Work to be completed: Each word in the data below should be copied exactly; the images should not.

━━━━━ Data excerpts ━━━━━

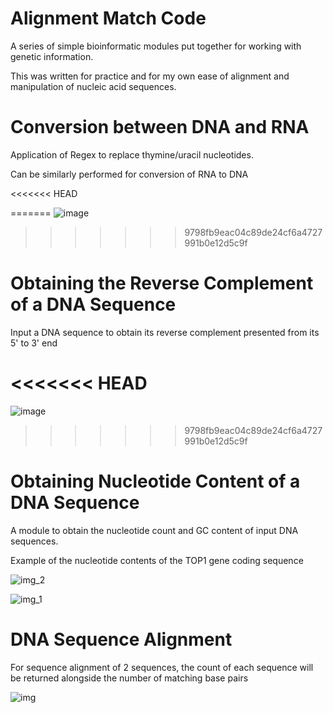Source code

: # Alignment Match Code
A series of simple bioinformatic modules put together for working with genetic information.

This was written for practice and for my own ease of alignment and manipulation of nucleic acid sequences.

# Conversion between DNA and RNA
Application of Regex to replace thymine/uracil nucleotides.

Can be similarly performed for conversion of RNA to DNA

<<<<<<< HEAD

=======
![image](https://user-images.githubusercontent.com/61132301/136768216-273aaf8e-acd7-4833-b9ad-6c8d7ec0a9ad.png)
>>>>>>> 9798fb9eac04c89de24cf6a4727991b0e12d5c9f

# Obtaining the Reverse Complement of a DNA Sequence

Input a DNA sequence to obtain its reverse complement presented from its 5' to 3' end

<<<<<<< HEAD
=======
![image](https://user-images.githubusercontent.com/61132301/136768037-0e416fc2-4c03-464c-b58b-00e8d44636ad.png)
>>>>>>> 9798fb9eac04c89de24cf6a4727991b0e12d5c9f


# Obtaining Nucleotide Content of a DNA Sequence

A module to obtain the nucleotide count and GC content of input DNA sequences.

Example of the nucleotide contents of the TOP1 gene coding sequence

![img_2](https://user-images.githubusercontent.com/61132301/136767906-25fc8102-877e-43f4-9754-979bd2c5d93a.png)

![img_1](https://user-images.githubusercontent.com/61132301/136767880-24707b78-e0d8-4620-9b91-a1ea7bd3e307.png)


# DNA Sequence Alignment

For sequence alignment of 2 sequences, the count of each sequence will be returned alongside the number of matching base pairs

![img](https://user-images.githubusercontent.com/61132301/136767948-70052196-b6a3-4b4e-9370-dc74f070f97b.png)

━━━━━

Response area:
Source code

: # Alignment Match Code
A series of simple bioinformatic modules put together for working with genetic information.

This was written for practice and for my own ease of alignment and manipulation of nucleic acid sequences.

# Conversion between DNA and RNA
Application of Regex to replace thymine/uracil nucleotides.

Can be similarly performed for conversion of RNA to DNA

<<<<<<< HEAD

=======
![image](https://user-images.githubusercontent.com/61132301/136768216-273aaf8e-acd7-4833-b9ad-6c8d7ec0a9ad.png)
>>>>>>> 9798fb9eac04c89de24cf6a4727991b0e12d5c9f

# Obtaining the Reverse Complement of a DNA Sequence

Input a DNA sequence to obtain its reverse complement presented from its 5' to 3' end

<<<<<<< HEAD
=======
![image](https://user-images.githubusercontent.com/61132301/136768037-0e416fc2-4c03-464c-b58b-00e8d44636ad.png)
>>>>>>> 9798fb9eac04c89de24cf6a4727991b0e12d5c9f


# Obtaining Nucleotide Content of a DNA Sequence

A module to obtain the nucleotide count and GC content of input DNA sequences.

Example of the nucleotide contents of the TOP1 gene coding sequence

![img_2](https://user-images.githubusercontent.com/61132301/136767906-25fc8102-877e-43f4-9754-979bd2c5d93a.png)

![img_1](https://user-images.githubusercontent.com/61132301/136767880-24707b78-e0d8-4620-9b91-a1ea7bd3e307.png)


# DNA Sequence Alignment

For sequence alignment of 2 sequences, the count of each sequence will be returned alongside the number of matching base pairs

![img](https://user-images.githubusercontent.com/61132301/136767948-70052196-b6a3-4b4e-9370-dc74f070f97b.png)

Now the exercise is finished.